* _WORK TO DO_
Return, copied word for word, only the lines of the data below that run from the line containing "kingdom: Animalia" through the line containing "family: Asparagaceae", including both of those lines.

* _SUPPLIED DATA_
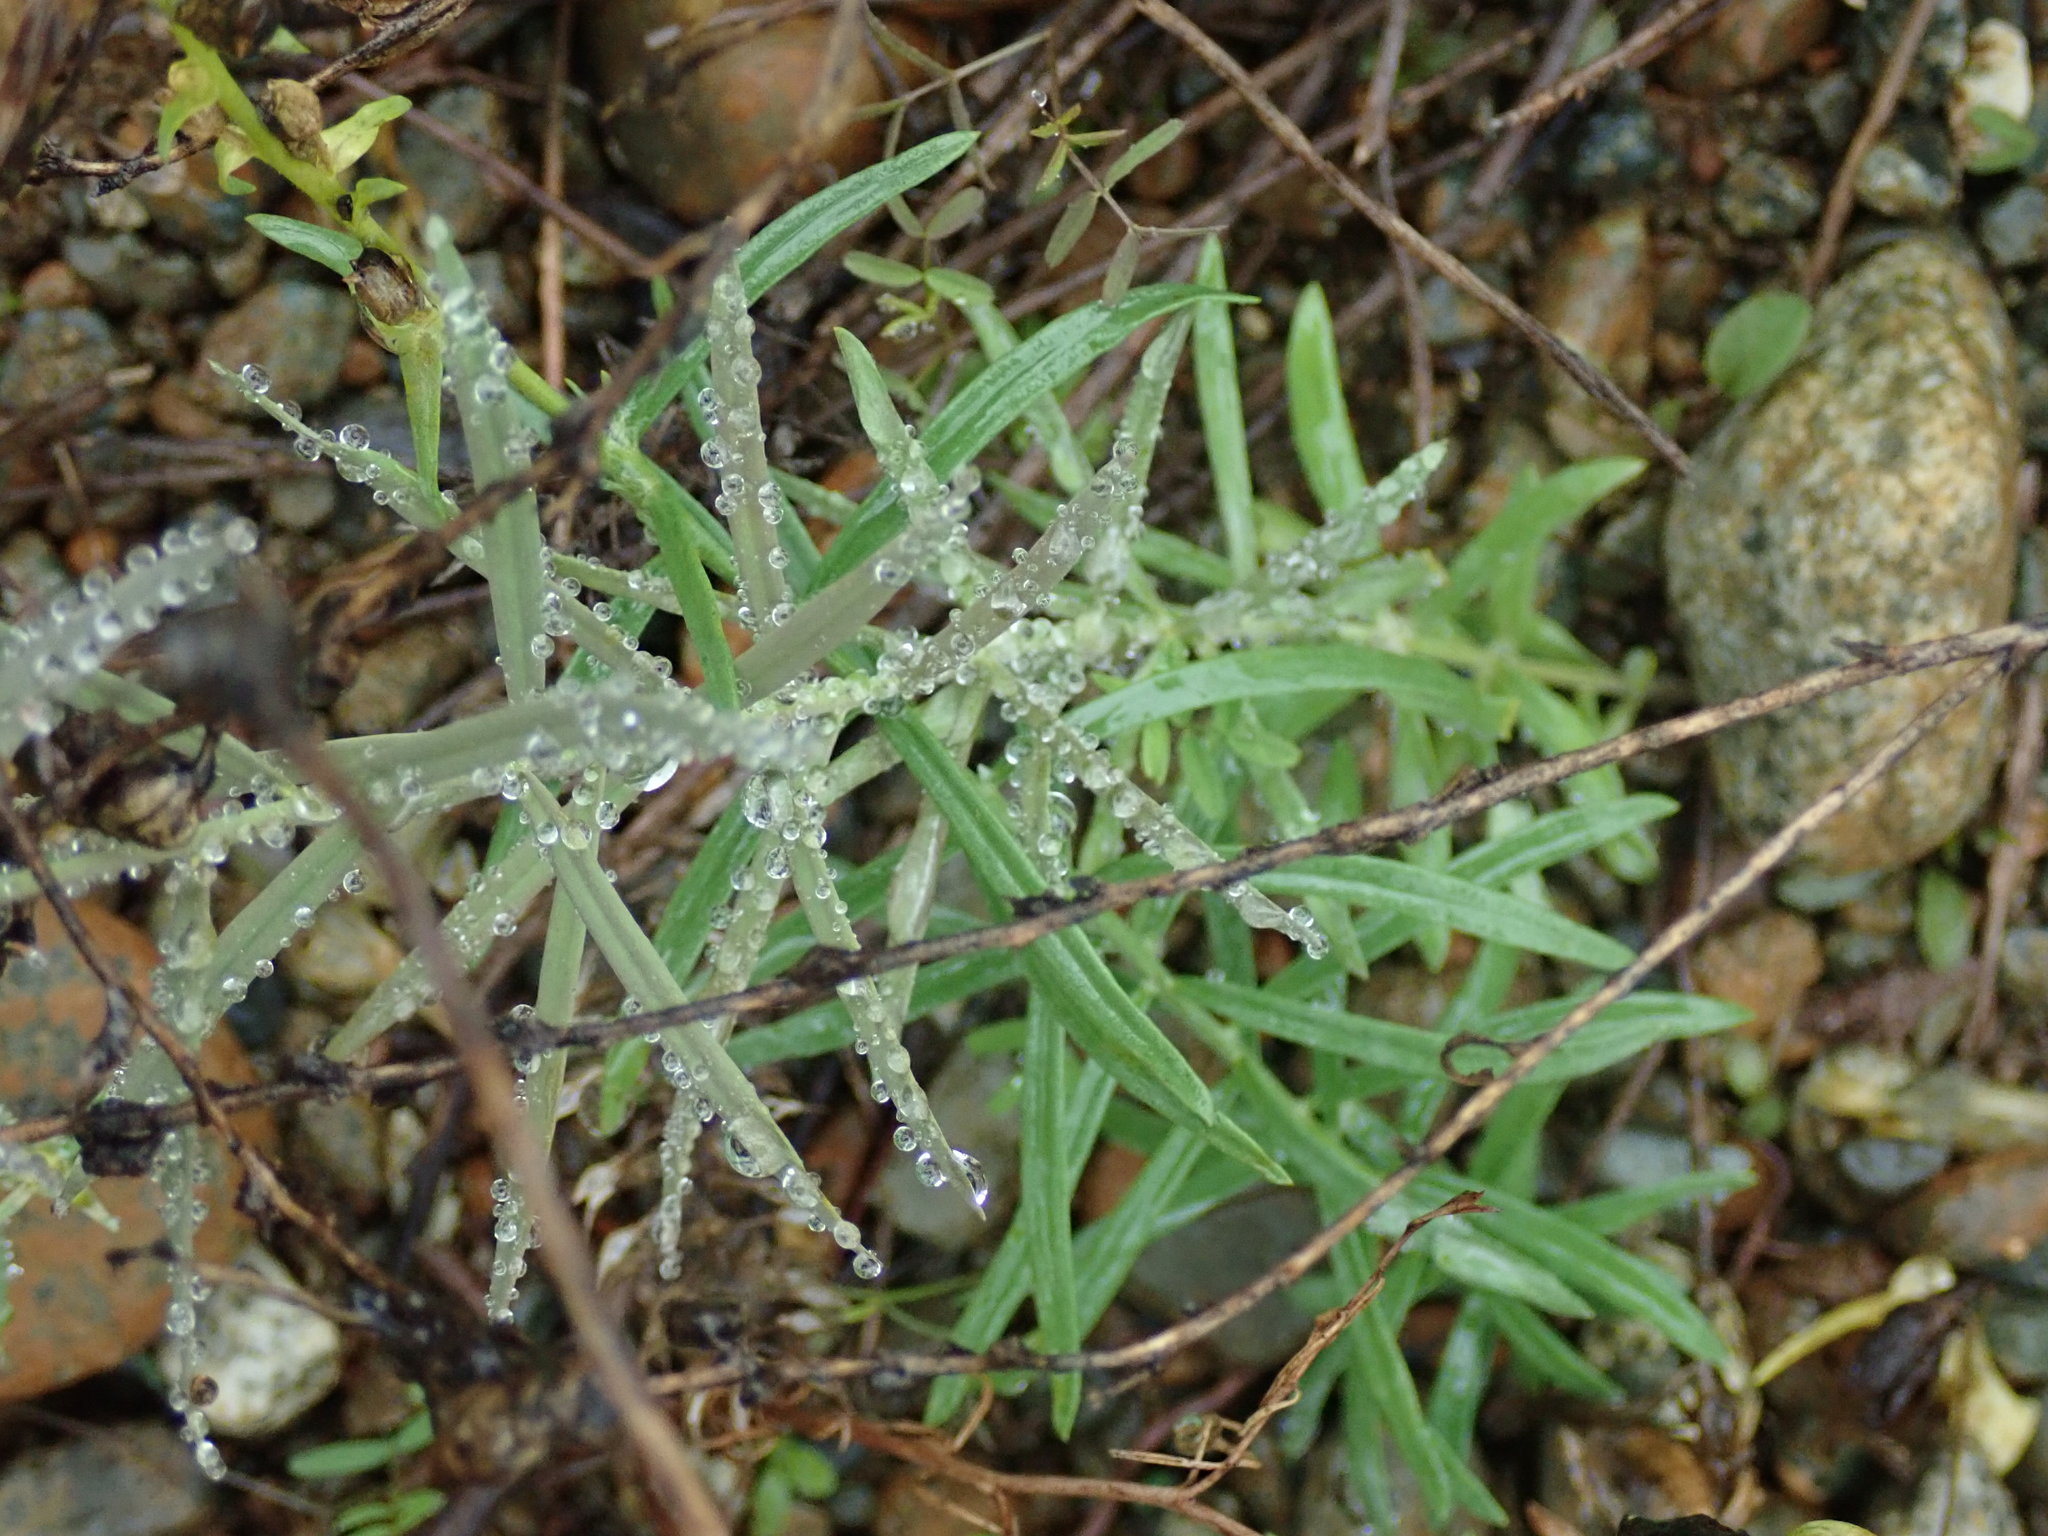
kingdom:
* * *
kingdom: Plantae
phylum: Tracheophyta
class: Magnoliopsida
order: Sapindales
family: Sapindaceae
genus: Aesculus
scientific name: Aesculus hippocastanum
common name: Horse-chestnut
...
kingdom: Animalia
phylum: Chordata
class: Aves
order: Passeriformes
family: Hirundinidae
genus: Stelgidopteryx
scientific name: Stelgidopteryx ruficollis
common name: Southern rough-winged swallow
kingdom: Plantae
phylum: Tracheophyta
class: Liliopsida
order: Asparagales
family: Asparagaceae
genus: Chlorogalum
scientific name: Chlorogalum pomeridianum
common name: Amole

* _SOLUTION TO THIS TASK_
kingdom: Animalia
phylum: Chordata
class: Aves
order: Passeriformes
family: Hirundinidae
genus: Stelgidopteryx
scientific name: Stelgidopteryx ruficollis
common name: Southern rough-winged swallow
kingdom: Plantae
phylum: Tracheophyta
class: Liliopsida
order: Asparagales
family: Asparagaceae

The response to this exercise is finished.